Reporter: Grace Olivia | Editor: Dupla Kartini
KONTAN.CO.ID - JAKARTA. Pendanaan alternatif di luar anggaran pemerintah kembali gencar. Apalagi kalau bukan demi menggenjot proyek infrastruktur yang menjadi pekerjaan rumah besar bagi sejumlah emiten pelat merah pada tahun ini.
Alhasil, sejumlah manajer investasi kembali meluncurkan reksadana penyertaan terbatas (RDPT) dengan menjadikan proyek infrastruktur sebagai aset dasarnya. Berdasarkan keterbukaan PT Kustodian Sentral Efek Indonesia (KSEI), Senin (16/4), tiga manajer investasi telah resmi mencatat penerbitan instrumen RDPT infrastruktur.
Pertama, Reksa Dana Penyertaan Terbatas Mandiri Infrastruktur Ekuitas Transjawa.
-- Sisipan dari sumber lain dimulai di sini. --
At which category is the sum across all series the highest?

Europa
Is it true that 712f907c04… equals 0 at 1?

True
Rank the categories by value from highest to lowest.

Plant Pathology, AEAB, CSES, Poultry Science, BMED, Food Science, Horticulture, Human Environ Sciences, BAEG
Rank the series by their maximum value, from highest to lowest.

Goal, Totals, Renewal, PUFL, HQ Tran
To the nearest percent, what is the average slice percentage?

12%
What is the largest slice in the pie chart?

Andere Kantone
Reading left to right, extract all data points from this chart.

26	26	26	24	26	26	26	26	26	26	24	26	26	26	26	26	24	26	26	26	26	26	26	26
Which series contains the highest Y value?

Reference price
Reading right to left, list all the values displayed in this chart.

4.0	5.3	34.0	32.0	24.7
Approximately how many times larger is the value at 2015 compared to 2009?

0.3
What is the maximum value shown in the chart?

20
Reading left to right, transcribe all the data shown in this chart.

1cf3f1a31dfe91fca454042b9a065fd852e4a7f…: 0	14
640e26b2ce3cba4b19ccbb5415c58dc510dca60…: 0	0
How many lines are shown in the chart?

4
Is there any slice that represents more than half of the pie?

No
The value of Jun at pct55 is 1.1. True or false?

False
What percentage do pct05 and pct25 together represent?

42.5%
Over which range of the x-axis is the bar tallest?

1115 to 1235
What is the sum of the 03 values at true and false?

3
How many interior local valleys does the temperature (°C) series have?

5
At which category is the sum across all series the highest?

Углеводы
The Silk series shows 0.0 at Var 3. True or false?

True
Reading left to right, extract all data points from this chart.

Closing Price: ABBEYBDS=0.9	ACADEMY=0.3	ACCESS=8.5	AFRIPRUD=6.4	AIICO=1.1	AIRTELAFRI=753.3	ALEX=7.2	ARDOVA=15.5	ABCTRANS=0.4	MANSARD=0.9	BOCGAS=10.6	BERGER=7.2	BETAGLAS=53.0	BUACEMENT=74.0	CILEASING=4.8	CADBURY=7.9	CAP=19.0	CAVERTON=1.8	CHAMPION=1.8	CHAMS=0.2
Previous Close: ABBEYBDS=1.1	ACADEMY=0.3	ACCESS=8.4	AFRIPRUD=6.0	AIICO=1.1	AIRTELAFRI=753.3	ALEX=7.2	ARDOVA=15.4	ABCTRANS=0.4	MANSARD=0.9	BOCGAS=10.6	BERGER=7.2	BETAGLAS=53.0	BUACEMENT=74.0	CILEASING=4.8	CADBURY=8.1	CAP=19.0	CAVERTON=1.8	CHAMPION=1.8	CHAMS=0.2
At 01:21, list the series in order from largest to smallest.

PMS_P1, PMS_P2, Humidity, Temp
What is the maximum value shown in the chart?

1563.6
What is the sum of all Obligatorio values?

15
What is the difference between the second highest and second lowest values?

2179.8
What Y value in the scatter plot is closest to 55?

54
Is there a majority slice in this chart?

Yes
Produk RDPT dari Mandiri Manajemen Investasi (MMI) ini telah mendapat izin efektif dari Otoritas Jasa Keuangan sejak Senin (9/4) lalu.
Endang Astharanti, Direktur Mandiri Manajemen Investasi, belum dapat memastikan kapan produk RDPT infrastruktur ini akan meluncur. "Kami masih tahap penawaran dan penjelasan produk kepada para calon investor potensial. Masih lihat perkembangan dari sisi investornya dulu," ujar Endang, (16/4).
Selain itu, ada juga RDPT Danareksa Infrastruktur Dirgantara I. Berdasarkan pemberitaan KONTAN sebelumnya, produk racikan PT Danareksa Investment Management ini ditujukan untuk mendanai proyek pembangunan Bandara Kertajati milik PT Bandarudara Internasional Jawa Barat (BIJB).
Hasil penerbitan RDPT infrastruktur Dirgantara I akan berkontribusi 49% untuk pendanaan proyek Bandara Kertajati. Sisanya, 51% merupakan suntikan dana pemerintah provinsi Jawa Barat.
Terakhir, ada pula produk RDPT infrastruktur besutan PT Ciptadana Asset Management. Produk bertajuk Ciptadana Infrastruktur Indonesia ini rencananya akan menjadikan perpetual bond milik PT PP Tbk (PTPP) sebagai aset dasar.
Nilai perpetual bond yang akan diterbitkan itu berkisar Rp 1 triliun-Rp 2 triliun. Bisa dibilang, ini merupakan skema pendanaan alternatif yang cukup unik dibandingkan yang sudah ada sebelumnya.
Senior Research Analyst Infovesta Utama, Praska Putrantyo menjelaskan, produk RDPT ini memang terbilang cukup menarik bagi para investor. Terutama, RDPT dengan aset dasar infrastruktur yang sedang masif dikerjakan oleh pemerintah.
"Biasanya investor tertarik karena underlying asset merupakan proyek infrastruktur massal untuk publik. Dari segi imbal hasil dalam jangka panjang, ini cukup menjanjikan," ujarnya, (16/4).
Praska menambahkan, imbal hasil RDPT terbilang variatif bergantung dari jenis dan lokasi proyek yang menjadi aset dasar. Namun, tak jarang imbal hasil produk ini bisa menyamai bahkan sedikit mengungguli reksadana konvensional berbasis saham. "Rata-rata imbal hasilnya dua digit. Sejauh ini, aset infrastruktur yang umumnya menarik adalah jalan tol dan bandara," katanya.
Adapun, keuntungan yang bisa didapatkan investor dari produk ini tidak didapat dari pergerakan harga pasar. Keuntungan investor sangat bergantung pada keberhasilan proyek yang menjadi aset dasarnya.
Begitu juga dari segi risiko, investor RDPT juga tidak dihadapkan pada risiko pasar, tetapi pada risiko likuiditas dan risiko bisnis. Investor terancam rugi jika proyek infrastruktur yang menjadi aset reksadana tersebut tidak teralisasi sesuai agenda atau mengalami kendala di pertengahan jalan.
Sekadar informasi, RDPT merupakan instrumen investasi yang ditujukan hanya untuk maksimal 50 pihak investor. Investasi melalui RDPT dilakukan pada sektor riil, bahkan diperkenankan pada perusahaan yang belum berstatus publik. Karena ditujukan untuk investor institusi, nilai minimun investasi RDPT pun terbilang jumbo, yaitu Rp 5 miliar per unit.